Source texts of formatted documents
* * * * * * *
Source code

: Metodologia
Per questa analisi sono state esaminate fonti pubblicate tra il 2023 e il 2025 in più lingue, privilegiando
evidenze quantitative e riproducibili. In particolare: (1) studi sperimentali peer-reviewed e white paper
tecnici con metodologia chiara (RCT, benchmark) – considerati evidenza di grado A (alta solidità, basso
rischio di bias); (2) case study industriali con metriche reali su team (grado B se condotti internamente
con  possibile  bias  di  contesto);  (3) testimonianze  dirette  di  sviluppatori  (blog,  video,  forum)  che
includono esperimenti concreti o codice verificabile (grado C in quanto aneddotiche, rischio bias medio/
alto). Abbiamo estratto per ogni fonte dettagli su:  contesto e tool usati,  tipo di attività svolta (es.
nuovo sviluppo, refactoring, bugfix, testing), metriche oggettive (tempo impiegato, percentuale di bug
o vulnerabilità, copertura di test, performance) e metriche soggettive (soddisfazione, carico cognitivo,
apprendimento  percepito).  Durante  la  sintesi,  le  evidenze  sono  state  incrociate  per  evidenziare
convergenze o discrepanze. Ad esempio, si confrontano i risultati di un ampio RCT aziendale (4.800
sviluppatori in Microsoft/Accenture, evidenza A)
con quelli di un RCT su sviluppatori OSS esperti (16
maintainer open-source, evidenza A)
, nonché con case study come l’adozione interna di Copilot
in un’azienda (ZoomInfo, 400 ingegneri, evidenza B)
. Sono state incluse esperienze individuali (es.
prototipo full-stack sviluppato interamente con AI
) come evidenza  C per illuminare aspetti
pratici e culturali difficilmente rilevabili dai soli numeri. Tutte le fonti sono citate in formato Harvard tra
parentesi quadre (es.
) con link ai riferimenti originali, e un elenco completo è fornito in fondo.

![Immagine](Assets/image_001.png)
* * * * * * *
- DESCRIPTION OF THE TASK -
Reproduce every line in the records above that contains the word "rischio".

- RESULT BELOW -
rischio di bias); (2) case study industriali con metriche reali su team (grado B se condotti internamente
includono esperimenti concreti o codice verificabile (grado C in quanto aneddotiche, rischio bias medio/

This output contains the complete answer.